What is "revcon activity"?
 
Quote from meanreversion:
However, to imply that these options are always overpriced is wrong.
I would never implie that any kind of options would be overpriced ALL of the time, but that they are overpriced MOST of the time.

Quote from meanreversion:
I have traded options for many years, and during that time have encountered many funds (and individuals) who have attempted the short-vol strategy .... they all blew up in the end. Ok, maybe their money management was poor, maybe they didn't have the balls to cut the position, it's tough to say. But they all ultimately lost money.
I used to run a swaptions book at a dealer-broker and saw a lot of people that in general where better sellers of gamma. I am on the buyside now and these guys are still around. Does that mean that they where ALWAYS short gamma? No.

On a side note, majority of systematic mis-pricings do not necessarily make a good trading strategy directly. In this particular case, if you sold straddles and delta hedged them dilligently, in the past 20-30 years would have made money. Problem is that it's a strategy with a pretty low Sharpe so the fund managers in general try to pad it by never hedging. The results are obvious
 
Quote from donnap:

As sle suggested there may be overpriced options that would perform well with this strategy, but I would think that edge would be small and best left to veteran traders. Deeming options overpriced or underpriced is saying that the market is wrong.
With naked staddles, even if you get volatility right, price can still get you. Yes, best left to experienced traders.
 
Quote from sle:

I would never implie that any kind of options would be overpriced ALL of the time, but that they are overpriced MOST of the time.


I used to run a swaptions book at a dealer-broker and saw a lot of people that in general where better sellers of gamma. I am on the buyside now and these guys are still around. Does that mean that they where ALWAYS short gamma? No.

On a side note, majority of systematic mis-pricings do not necessarily make a good trading strategy directly. In this particular case, if you sold straddles and delta hedged them dilligently, in the past 20-30 years would have made money. Problem is that it's a strategy with a pretty low Sharpe so the fund managers in general try to pad it by never hedging. The results are obvious

I thought short vol was the ultimate high Sharpe strategy, a la LTCM ... ?

The funds and punters who've made the most money from options over the years are those who've taken long vol positions, whether it was buying IDR vol at 3% just before the Asia crisis, or CDS just before sub-prime (a proxy option with outlay so minimal).

Selling options is very seductive. It appeals to all our biases - high win ratio, money upfront, profit if "nothing happens" etc.
 
Quote from meanreversion:

The funds and punters who've made the most money from options over the years are those who've taken long vol positions, whether it was buying IDR vol at 3% just before the Asia crisis, or CDS just before sub-prime (a proxy option with outlay so minimal).
Actually, I am willing to bet that it's not true. While it's very easy to say "if you bot vol here you made out like a bandit", in general picking bottoms in vol is just as hard as in any other asset. I am sure people who ONLY buy options as a strategy have done very poorly over the years.
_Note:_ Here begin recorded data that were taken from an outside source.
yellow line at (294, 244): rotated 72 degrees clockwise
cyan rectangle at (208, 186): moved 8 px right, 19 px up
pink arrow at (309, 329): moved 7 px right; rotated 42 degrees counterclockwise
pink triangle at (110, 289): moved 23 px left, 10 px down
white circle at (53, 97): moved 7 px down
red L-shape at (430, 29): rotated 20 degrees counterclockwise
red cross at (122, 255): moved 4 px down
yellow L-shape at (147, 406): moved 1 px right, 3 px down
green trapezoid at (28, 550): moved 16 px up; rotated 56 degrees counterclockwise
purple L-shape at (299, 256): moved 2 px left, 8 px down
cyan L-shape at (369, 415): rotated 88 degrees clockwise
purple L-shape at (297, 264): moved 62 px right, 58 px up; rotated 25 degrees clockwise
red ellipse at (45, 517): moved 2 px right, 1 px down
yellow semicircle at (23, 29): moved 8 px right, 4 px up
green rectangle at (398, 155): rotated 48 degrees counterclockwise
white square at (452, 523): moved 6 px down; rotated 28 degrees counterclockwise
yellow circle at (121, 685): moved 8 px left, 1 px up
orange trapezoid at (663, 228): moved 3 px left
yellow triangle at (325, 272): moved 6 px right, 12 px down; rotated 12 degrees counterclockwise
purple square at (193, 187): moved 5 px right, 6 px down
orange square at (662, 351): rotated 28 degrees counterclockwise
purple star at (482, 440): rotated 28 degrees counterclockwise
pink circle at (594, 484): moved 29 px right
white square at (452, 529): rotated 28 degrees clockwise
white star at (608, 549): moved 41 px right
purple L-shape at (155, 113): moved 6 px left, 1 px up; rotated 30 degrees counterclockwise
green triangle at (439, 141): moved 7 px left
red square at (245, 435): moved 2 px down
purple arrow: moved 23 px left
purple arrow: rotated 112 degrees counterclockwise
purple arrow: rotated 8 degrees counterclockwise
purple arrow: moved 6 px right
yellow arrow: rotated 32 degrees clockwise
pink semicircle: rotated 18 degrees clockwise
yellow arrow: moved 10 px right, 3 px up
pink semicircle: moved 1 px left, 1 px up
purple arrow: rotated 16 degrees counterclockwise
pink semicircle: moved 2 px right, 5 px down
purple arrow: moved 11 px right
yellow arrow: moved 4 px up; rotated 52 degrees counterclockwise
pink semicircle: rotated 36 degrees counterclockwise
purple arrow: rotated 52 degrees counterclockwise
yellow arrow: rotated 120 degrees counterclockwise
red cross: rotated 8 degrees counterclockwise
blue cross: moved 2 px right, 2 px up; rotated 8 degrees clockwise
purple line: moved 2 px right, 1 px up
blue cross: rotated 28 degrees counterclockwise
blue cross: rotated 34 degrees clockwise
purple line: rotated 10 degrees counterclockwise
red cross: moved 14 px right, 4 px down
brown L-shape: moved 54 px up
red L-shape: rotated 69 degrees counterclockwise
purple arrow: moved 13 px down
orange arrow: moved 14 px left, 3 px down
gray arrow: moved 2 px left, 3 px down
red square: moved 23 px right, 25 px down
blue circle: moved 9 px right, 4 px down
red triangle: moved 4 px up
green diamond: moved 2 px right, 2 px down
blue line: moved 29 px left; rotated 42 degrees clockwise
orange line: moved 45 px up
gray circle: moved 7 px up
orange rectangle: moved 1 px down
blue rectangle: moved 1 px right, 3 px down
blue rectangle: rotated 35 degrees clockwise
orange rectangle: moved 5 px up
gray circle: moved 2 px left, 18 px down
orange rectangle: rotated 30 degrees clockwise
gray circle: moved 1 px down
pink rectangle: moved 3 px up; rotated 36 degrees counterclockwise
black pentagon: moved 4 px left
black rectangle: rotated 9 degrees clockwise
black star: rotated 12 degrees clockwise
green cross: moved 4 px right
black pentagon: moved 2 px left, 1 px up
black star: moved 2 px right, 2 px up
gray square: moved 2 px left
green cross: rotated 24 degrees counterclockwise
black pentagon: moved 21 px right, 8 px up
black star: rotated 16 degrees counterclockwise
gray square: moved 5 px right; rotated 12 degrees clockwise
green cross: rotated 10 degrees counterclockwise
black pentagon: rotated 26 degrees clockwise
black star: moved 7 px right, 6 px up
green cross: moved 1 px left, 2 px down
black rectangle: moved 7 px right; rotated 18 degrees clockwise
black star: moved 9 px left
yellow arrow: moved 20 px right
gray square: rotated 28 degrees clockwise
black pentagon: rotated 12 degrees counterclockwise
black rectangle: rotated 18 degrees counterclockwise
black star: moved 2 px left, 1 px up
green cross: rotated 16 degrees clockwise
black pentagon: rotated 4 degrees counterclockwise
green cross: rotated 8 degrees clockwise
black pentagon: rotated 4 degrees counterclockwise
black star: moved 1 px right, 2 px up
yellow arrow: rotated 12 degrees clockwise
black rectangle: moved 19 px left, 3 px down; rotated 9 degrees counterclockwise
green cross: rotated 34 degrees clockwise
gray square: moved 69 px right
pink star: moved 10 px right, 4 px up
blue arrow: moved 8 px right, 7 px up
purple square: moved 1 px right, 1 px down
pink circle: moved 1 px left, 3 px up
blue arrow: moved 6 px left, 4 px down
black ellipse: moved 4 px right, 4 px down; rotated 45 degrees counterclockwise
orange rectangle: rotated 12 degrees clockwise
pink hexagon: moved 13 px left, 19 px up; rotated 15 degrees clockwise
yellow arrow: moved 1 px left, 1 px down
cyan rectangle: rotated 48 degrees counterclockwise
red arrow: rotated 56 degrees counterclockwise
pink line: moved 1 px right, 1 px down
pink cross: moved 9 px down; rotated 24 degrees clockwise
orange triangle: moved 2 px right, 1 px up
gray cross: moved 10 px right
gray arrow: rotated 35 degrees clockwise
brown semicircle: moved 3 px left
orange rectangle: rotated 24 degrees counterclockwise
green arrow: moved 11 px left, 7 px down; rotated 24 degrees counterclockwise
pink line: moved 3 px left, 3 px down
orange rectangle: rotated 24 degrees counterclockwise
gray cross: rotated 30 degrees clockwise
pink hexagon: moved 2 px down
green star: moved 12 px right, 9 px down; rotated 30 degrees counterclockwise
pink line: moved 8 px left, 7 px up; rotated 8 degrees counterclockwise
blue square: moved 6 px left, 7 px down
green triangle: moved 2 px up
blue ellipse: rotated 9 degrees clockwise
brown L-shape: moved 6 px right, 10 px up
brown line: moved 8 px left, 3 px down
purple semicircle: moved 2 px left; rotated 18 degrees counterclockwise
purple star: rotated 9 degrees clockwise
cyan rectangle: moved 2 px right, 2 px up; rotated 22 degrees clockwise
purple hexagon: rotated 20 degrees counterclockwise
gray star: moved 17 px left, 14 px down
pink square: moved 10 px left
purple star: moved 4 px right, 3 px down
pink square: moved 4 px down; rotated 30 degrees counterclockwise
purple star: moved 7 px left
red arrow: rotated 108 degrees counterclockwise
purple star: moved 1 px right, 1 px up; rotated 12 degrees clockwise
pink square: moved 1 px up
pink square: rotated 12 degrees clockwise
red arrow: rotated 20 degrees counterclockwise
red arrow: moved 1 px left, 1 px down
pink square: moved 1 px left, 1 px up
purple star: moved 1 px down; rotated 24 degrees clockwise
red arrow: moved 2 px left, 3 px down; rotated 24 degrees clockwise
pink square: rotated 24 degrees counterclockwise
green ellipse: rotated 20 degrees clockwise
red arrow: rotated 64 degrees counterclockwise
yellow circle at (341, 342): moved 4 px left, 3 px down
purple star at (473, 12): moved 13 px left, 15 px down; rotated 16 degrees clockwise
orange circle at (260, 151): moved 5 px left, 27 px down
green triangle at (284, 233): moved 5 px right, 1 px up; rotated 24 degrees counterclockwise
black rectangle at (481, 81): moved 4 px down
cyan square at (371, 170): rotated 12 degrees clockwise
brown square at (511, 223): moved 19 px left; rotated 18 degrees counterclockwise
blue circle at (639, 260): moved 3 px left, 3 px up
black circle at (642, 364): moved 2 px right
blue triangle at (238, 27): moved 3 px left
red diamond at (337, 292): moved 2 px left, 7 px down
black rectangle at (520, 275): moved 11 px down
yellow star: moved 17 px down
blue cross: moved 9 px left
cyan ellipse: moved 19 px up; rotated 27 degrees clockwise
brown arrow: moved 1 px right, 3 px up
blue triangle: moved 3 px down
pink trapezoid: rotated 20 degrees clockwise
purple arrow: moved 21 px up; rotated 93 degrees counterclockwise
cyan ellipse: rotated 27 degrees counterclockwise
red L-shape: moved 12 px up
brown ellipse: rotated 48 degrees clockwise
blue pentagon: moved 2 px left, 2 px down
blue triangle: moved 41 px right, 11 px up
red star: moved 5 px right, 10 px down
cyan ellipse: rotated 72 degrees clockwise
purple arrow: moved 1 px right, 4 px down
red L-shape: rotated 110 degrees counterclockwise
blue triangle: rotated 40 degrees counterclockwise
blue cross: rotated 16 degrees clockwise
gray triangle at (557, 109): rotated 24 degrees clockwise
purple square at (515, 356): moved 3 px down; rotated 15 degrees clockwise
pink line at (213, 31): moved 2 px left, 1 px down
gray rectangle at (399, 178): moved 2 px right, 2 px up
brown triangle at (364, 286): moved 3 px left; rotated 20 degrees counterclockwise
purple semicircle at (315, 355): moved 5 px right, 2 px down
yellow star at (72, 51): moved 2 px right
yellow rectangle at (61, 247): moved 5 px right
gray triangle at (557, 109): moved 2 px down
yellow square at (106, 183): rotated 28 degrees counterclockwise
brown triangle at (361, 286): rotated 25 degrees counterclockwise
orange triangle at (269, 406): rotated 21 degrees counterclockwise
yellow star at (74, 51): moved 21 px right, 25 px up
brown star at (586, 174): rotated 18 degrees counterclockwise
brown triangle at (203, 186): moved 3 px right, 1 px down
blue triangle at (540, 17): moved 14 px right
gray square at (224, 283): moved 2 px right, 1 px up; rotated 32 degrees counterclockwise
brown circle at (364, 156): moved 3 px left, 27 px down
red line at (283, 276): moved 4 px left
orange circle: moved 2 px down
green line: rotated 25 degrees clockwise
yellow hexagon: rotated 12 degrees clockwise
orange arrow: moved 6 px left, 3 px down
Funds that made money trading vol are, in general, relative value players like myself. E.g. selling S&P gamma naked is pretty scary, but if you doing it as a term structure trade or as relative value against another index and so on.

Quote from meanreversion:

I thought short vol was the ultimate high Sharpe strategy, a la LTCM ... ?
Short puts, not hedged short gamma.

Quote from meanreversion:

Selling options is very seductive. It appeals to all our biases - high win ratio, money upfront, profit if "nothing happens" etc.
Yeah, while being long gamma has it's own psychological appeals (can only lose as much, less anxiety etc). I, personally, HATE being short gamma as a human being, while I know that in many cases it's the right strategy.